SET OF TASKS:
A. In the award announcement, which organization gave the Ann Saddlemyer Award to Unbecoming Nationalism?
B. Retype the award announcement from "Here is the" to "conciliation and collaboration.".

SELECTED TEXT:
**********

Unbecoming Nationalism wins the Ann Saddlemyer Award!

GREAT NEWS! Helene Vosters’s Unbecoming Nationalism: From Commemoration to Redress in Canada has been awarded the Ann Saddlemyer Award by the Canadian Association for Theatre Research (alongside Julie Bruelle’s Encounters on Contested Lands).

Here is the judges’s citation:

Ann Saddlemyer Award/Le prix Ann Saddlemyer

The committee for the Ann Saddlemyer Award/Le prix Ann Saddlemyer acknowledges that the three of us undertook our work on the traditional territories of many nations including the Mississaugas of the Credit, the Anishnabeg, the Chippewa, the Haudenosaunee and the Wendat peoples, on the unceded Coast Salish Territory of the W̱SÁNEĆ, Lkwungen, Wyomilth peoples and on Treaty 4 territory, the traditional lands of the nêhiyawak, Anihšināpēk, Dakota, Nakoda, Lakota, and the homeland of the Métis/Michif Nation. We are grateful for the opportunity to continue to work on these diverse lands and are committed to working towards a future of decolonization, conciliation and collaboration.

**********

MATERIAL PROVIDED:
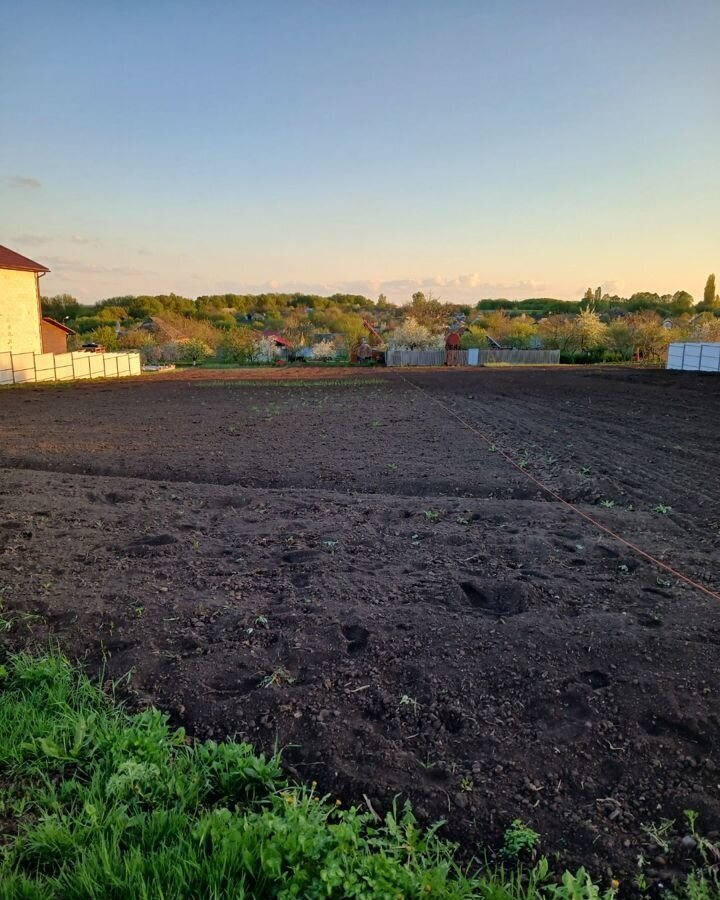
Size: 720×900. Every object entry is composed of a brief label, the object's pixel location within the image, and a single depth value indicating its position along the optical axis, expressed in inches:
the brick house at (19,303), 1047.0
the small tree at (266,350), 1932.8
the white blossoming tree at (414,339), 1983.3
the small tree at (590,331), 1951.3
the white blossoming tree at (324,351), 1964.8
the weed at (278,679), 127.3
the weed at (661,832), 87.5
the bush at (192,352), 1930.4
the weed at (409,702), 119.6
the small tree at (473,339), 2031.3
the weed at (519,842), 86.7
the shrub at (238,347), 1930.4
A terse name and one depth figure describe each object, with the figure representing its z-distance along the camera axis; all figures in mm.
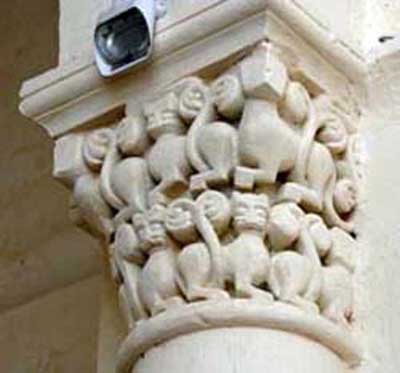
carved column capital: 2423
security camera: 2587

**********

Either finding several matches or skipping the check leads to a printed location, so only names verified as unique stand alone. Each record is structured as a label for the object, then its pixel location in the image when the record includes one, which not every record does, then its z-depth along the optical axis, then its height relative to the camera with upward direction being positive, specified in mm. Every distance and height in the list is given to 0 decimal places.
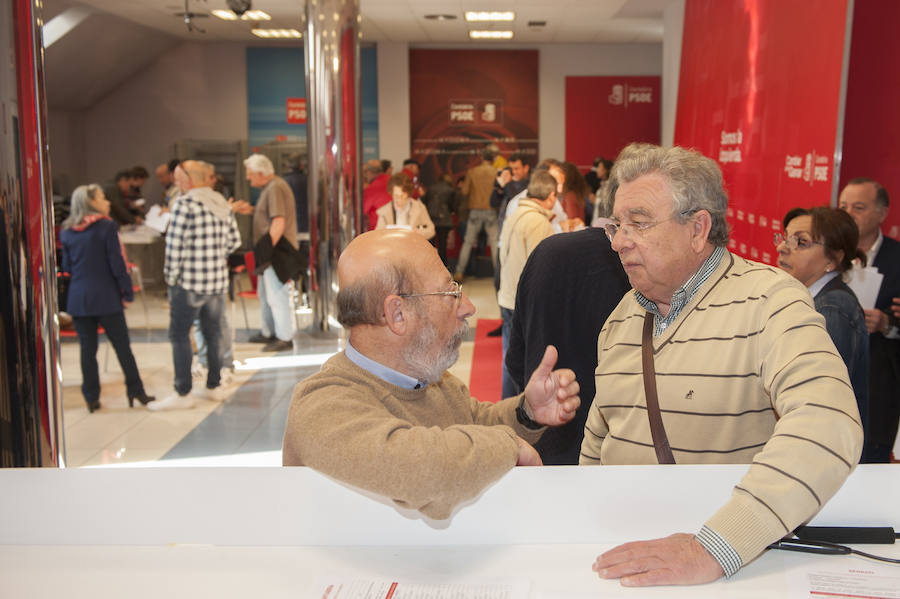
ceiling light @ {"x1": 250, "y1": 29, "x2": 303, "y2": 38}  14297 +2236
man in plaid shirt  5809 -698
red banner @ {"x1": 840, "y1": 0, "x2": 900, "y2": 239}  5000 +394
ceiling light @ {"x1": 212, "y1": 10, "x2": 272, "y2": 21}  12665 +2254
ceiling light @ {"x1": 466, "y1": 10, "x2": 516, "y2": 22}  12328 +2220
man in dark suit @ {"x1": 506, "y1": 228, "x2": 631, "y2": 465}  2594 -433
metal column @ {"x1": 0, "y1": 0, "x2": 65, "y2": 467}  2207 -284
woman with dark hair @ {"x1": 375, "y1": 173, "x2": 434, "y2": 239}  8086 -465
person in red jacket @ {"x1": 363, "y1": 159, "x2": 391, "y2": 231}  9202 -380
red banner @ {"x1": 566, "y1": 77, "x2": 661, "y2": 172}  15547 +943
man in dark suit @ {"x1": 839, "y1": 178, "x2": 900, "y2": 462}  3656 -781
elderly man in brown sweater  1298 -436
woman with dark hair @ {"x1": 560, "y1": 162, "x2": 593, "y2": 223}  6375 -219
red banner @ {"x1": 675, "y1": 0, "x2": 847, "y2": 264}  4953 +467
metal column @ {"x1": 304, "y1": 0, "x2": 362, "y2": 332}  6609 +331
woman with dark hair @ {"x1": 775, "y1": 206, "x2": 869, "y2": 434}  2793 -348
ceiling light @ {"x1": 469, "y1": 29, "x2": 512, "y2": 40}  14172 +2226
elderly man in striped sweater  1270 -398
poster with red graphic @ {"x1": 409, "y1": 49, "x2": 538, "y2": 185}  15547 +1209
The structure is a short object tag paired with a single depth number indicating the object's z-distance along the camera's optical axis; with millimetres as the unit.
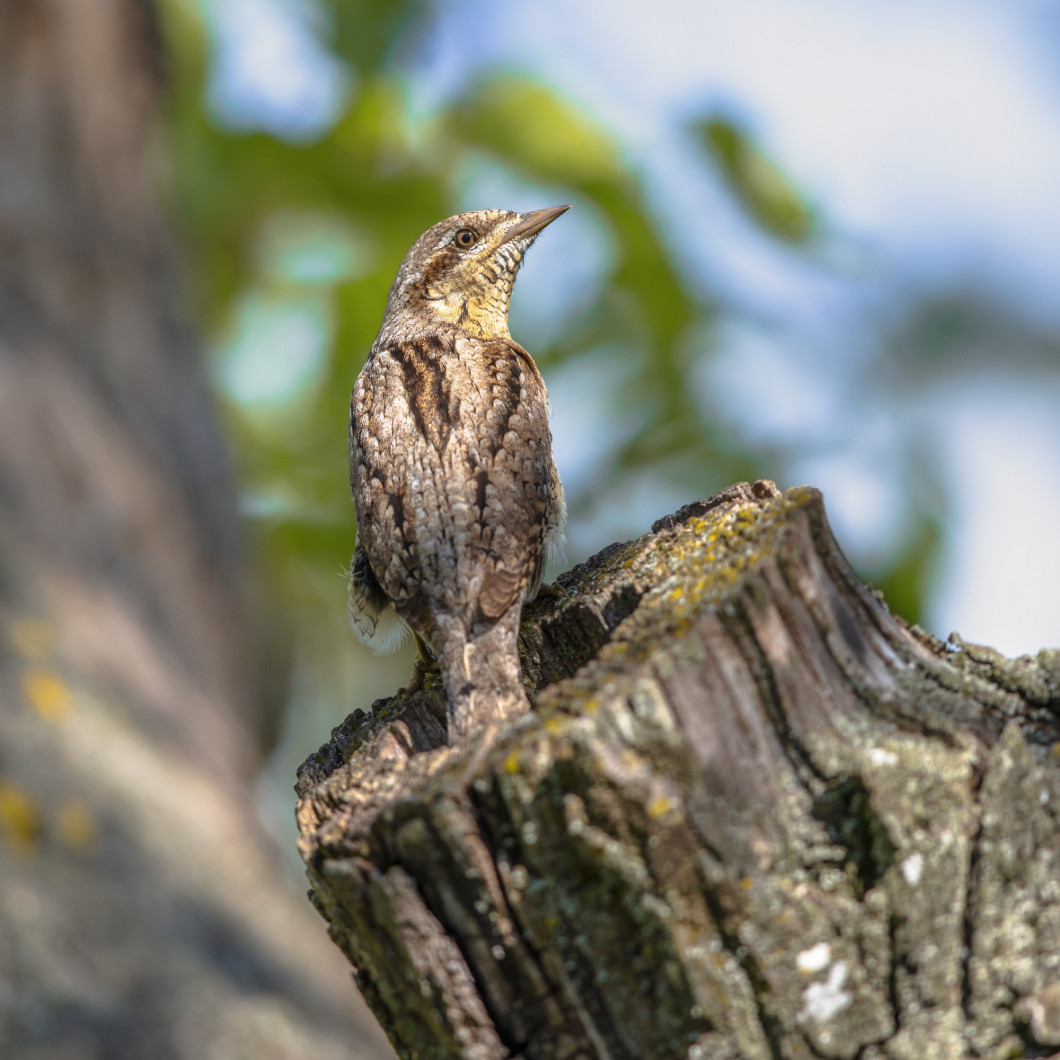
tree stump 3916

**********

WRITTEN ANSWERS:
A. The Canadian Association for Theatre Research.

B.
Here is the judges’s citation:

Ann Saddlemyer Award/Le prix Ann Saddlemyer

The committee for the Ann Saddlemyer Award/Le prix Ann Saddlemyer acknowledges that the three of us undertook our work on the traditional territories of many nations including the Mississaugas of the Credit, the Anishnabeg, the Chippewa, the Haudenosaunee and the Wendat peoples, on the unceded Coast Salish Territory of the W̱SÁNEĆ, Lkwungen, Wyomilth peoples and on Treaty 4 territory, the traditional lands of the nêhiyawak, Anihšināpēk, Dakota, Nakoda, Lakota, and the homeland of the Métis/Michif Nation. We are grateful for the opportunity to continue to work on these diverse lands and are committed to working towards a future of decolonization, conciliation and collaboration.